Credit: Courtesy Third & Urban
Credit: Courtesy Third & Urban
‘Stars have to align’
A development without a target audience is a nonstarter, Toro said. Mixed-use projects have to attract several audiences to the same place.
Toro said the first step when considering a new project is to search for a suitable site in a market that is underserved by what you plan to build. For example, a grocery store should go within a food desert or a shopping center within an area starved for retail options.
“The way we used to do it was you take a map of Atlanta, plot all the targets, put a 5-mile ring around it and where there was a hole, go find a site in that hole,” he said. “(With mixed-use), you’ve got to do that same analysis for all the uses: retail, multifamily, single-family, office and hotel.”
Credit: HYOSUB SHIN / AJC
Credit: HYOSUB SHIN / AJC
In nearby Alpharetta, there’s only about 400 acres of undeveloped land, according to Kathi Cook, the city’s community development director. She said lack of land in conjunction with the 22 million square feet of office space in the city means redevelopment of existing property is likely.
“A lot of these office parks that were built back in the ’90s were built in fantastic locations,” she said. “ … They’re some diamonds in the rough.”
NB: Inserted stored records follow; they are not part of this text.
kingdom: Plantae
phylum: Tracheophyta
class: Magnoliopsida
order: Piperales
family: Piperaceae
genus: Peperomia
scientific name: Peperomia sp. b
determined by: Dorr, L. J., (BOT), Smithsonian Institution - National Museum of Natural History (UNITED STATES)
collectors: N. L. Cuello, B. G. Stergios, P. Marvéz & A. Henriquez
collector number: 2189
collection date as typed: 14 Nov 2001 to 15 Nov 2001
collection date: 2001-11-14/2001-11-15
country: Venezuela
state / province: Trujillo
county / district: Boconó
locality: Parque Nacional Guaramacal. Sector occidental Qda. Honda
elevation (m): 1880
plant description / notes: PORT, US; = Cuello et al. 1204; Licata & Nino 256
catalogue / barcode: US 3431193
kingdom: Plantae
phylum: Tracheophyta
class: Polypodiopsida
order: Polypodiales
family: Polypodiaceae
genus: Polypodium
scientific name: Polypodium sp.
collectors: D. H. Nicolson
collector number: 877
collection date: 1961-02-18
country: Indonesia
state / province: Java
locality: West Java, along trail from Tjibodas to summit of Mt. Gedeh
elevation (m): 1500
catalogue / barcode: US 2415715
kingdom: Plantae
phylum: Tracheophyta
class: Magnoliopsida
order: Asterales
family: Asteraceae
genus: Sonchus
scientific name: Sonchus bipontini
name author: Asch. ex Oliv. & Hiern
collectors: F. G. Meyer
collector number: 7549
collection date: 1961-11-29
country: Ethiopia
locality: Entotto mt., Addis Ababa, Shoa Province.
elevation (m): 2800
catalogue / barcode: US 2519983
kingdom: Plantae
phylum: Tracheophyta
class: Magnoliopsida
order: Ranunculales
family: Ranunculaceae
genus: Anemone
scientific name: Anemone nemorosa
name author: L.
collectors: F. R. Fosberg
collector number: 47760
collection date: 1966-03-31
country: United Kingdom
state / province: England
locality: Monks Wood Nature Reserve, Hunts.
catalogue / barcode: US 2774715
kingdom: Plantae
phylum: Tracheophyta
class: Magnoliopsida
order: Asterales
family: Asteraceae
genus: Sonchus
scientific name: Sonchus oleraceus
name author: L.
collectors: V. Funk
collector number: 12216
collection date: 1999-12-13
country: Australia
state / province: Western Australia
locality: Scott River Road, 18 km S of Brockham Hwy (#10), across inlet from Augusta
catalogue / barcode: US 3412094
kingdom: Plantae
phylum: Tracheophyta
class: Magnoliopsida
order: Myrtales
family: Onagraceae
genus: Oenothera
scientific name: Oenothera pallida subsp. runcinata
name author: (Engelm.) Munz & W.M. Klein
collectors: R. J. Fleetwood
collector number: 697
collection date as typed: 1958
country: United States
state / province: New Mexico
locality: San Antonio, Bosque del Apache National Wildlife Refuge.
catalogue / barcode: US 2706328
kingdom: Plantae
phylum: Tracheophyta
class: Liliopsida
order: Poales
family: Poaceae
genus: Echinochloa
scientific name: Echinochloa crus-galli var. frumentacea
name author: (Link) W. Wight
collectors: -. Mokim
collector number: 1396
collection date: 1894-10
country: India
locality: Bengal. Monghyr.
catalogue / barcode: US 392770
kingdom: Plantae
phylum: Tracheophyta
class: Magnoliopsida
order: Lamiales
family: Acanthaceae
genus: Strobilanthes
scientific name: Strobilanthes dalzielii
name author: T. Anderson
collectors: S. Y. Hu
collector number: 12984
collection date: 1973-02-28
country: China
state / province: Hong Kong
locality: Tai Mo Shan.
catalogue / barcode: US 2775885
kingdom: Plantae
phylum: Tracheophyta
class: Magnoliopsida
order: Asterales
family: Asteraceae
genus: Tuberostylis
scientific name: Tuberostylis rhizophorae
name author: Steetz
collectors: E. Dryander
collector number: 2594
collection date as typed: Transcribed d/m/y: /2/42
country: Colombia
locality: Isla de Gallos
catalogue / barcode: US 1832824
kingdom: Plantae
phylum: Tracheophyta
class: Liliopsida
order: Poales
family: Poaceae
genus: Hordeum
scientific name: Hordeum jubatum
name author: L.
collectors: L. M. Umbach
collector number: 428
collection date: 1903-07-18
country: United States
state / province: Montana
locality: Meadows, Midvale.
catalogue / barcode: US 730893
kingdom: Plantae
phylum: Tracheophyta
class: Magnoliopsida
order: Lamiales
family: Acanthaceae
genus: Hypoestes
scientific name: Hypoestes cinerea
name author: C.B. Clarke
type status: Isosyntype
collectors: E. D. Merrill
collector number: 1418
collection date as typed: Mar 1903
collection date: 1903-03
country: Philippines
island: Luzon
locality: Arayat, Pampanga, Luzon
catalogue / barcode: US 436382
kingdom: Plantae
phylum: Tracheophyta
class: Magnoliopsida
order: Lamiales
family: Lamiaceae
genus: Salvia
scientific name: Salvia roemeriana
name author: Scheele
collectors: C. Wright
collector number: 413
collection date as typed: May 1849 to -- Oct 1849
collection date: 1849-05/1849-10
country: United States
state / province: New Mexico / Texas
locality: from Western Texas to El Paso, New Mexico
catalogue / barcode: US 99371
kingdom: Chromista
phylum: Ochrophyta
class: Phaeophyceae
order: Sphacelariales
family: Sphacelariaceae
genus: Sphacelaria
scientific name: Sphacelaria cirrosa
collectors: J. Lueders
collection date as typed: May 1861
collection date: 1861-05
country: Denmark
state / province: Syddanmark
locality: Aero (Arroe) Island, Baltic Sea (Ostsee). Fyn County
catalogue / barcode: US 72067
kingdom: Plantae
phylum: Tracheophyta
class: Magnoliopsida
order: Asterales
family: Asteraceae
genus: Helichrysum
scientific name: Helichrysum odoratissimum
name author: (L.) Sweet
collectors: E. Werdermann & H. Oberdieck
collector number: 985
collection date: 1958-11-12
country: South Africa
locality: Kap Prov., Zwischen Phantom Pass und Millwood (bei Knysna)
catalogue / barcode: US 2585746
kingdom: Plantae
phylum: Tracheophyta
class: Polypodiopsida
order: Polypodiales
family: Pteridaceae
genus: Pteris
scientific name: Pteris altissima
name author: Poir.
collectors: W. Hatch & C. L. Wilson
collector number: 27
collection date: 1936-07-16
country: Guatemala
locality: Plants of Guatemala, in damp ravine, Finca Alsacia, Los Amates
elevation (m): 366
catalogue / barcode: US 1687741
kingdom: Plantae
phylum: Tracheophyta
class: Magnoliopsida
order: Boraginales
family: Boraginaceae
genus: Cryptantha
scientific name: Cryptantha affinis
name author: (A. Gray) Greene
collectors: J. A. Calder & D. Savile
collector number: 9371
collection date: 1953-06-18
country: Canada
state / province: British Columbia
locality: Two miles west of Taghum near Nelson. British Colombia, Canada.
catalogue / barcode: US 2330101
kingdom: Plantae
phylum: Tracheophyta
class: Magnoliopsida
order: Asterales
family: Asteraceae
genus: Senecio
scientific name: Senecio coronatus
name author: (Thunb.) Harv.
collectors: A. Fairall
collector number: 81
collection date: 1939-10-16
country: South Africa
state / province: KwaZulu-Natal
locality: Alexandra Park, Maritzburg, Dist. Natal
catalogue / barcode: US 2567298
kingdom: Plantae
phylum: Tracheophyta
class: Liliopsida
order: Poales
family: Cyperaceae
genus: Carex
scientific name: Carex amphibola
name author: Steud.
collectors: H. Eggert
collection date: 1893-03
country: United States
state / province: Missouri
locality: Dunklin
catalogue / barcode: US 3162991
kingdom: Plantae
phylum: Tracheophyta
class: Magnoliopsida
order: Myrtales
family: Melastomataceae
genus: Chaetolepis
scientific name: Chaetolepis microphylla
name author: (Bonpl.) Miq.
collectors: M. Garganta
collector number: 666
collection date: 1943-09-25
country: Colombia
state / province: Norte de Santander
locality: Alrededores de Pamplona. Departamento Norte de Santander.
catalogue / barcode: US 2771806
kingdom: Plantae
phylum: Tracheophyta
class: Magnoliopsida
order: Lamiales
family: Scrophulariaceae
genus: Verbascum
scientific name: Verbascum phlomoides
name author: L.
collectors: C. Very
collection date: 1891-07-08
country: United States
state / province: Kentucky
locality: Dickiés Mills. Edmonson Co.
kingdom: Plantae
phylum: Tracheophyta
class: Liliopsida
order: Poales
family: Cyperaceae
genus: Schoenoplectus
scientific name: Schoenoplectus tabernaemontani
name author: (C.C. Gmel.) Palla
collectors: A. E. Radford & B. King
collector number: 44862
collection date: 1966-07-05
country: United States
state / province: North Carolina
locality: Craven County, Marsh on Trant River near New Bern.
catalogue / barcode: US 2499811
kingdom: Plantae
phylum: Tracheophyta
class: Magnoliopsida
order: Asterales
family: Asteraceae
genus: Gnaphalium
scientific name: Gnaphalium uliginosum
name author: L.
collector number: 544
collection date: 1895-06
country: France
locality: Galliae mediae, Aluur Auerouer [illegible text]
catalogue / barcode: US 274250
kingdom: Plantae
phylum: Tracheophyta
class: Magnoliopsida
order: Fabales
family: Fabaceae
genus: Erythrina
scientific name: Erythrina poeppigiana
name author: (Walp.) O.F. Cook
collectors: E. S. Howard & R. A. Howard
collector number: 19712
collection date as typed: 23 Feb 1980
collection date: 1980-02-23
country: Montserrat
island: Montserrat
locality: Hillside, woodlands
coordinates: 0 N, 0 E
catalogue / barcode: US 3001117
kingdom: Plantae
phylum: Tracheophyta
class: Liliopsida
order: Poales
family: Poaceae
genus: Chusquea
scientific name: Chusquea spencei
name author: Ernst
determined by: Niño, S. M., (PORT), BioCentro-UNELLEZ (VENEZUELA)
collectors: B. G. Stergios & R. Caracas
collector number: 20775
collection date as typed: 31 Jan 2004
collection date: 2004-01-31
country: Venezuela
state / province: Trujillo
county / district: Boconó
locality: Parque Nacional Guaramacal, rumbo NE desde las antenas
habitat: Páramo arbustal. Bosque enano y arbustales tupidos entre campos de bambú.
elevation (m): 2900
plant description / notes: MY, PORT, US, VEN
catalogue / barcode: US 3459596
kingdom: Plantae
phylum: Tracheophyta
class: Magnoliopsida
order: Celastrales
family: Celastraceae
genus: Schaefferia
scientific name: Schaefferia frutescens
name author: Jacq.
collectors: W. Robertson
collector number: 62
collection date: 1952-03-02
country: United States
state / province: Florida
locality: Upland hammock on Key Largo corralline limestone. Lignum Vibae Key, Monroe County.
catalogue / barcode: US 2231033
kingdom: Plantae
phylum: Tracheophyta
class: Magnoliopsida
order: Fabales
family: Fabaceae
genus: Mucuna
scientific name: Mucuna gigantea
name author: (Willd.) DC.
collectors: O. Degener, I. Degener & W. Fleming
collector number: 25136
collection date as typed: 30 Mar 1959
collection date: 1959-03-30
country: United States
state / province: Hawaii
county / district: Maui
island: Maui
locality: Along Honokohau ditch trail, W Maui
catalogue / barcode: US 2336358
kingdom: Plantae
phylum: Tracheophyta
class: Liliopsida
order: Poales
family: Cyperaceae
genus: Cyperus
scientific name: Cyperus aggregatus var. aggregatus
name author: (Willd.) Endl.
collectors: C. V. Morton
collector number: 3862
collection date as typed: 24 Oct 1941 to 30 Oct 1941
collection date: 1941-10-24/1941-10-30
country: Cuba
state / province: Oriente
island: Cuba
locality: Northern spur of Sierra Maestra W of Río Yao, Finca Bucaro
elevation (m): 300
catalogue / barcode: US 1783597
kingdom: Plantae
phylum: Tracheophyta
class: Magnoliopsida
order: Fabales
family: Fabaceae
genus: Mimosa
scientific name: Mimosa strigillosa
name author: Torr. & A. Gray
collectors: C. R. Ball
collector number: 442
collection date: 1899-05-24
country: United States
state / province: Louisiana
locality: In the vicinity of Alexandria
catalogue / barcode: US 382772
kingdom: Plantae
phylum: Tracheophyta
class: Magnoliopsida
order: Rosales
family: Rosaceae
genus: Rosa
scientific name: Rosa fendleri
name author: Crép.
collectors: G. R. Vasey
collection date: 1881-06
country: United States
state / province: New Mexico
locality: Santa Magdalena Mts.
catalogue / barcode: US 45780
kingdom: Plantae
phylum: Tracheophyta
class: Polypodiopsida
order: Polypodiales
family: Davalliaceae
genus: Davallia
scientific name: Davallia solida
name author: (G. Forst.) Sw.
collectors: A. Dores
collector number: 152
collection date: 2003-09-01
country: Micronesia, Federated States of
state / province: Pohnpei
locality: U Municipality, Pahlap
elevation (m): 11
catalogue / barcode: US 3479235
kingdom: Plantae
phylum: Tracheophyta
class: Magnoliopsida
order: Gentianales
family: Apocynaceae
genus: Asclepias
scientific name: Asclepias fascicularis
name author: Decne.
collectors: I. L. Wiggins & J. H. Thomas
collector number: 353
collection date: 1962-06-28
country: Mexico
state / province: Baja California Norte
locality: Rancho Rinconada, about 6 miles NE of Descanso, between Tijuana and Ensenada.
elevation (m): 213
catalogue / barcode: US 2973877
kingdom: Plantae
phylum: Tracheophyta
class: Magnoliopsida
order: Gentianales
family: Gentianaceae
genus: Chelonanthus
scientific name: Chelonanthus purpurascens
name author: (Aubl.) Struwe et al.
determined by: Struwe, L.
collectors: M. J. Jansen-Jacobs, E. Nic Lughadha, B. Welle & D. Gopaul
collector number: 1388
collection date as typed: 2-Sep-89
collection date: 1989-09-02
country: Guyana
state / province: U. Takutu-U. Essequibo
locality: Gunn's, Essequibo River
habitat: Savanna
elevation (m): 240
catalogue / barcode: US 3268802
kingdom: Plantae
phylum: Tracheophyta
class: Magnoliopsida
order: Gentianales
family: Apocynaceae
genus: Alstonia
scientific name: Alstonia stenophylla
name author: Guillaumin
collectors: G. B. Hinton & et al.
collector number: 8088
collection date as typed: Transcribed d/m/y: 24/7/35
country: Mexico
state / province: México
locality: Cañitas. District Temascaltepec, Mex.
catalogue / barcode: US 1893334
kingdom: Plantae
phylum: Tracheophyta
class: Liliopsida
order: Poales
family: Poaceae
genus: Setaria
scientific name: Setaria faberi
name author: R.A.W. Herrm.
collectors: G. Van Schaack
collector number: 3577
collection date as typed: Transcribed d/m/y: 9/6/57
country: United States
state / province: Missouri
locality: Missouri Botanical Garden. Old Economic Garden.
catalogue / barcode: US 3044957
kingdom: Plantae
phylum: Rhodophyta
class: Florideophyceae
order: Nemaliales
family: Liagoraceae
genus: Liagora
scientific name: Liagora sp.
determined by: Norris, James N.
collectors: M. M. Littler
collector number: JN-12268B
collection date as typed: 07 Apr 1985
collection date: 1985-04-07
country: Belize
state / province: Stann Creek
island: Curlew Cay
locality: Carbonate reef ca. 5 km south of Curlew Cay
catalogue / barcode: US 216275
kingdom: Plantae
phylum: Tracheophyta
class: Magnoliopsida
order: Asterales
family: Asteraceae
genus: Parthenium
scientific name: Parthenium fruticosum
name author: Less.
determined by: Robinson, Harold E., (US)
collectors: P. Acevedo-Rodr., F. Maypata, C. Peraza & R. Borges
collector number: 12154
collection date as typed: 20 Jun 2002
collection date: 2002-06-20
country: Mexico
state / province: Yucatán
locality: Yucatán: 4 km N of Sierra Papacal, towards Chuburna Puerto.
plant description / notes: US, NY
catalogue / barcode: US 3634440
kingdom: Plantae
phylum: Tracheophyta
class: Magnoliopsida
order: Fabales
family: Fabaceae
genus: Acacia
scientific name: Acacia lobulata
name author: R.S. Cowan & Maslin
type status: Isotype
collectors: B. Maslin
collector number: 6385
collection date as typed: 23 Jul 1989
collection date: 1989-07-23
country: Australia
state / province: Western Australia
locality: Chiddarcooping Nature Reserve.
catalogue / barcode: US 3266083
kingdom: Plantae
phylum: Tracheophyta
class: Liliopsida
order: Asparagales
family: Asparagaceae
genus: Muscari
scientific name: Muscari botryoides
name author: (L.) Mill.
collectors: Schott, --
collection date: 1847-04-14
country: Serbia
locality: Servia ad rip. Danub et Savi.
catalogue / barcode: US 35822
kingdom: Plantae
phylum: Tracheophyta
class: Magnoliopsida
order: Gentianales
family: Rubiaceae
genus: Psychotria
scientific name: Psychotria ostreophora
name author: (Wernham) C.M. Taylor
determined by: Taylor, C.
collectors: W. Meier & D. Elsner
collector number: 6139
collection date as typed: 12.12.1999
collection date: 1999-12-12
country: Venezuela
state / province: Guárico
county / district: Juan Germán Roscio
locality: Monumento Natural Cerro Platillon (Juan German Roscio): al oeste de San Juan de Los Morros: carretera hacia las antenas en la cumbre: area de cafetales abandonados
Atlanta developer Portman Holdings, known for its skyline-defining high-rises and glitzy hotels, recently revealed plans to revitalize part of the Brookside office park near Old Milton Parkway in Alpharetta. Mike Greene, Portman’s vice president of development, said an office building will be demolished and another preserved, similar to Medley, to make way for nearly 450 new homes and commercial spaces.
“You can’t just take any suburban office building and redevelop it into a successful mixed-use project,” he said.
Credit: Courtesy Portman Holdings, SK&I Architecture, Core Landscape Architects and Kimley-Horn
Credit: Courtesy Portman Holdings, SK&I Architecture, Core Landscape Architects and Kimley-Horn
Once construction costs, zoning, tenant acquisition and other logistics are factored in, Toro said the “stars have to align and the timing has to be right” for a large mixed-use project to be a success. But the potential for some projects like Medley is massive, with Toro saying Johns Creek has the highest income levels of any place he’s identified for an Avalon-style development.
Medley is being financed by a mix of equity and debt, including an undisclosed equity investment from Denver-based real estate private equity firm Ascentris and a $158 million construction loan from Mexico City-based Banco Inbursa. The project is also supported by a $13.4 million tax break from the Development Authority of Fulton County, which was approved in 2023.
As for outdated suburban office parks in areas that aren’t primed for redevelopment or revitalization, Toro is less optimistic.
“I think a lot of it is going to sit and rot on the vine,” he said.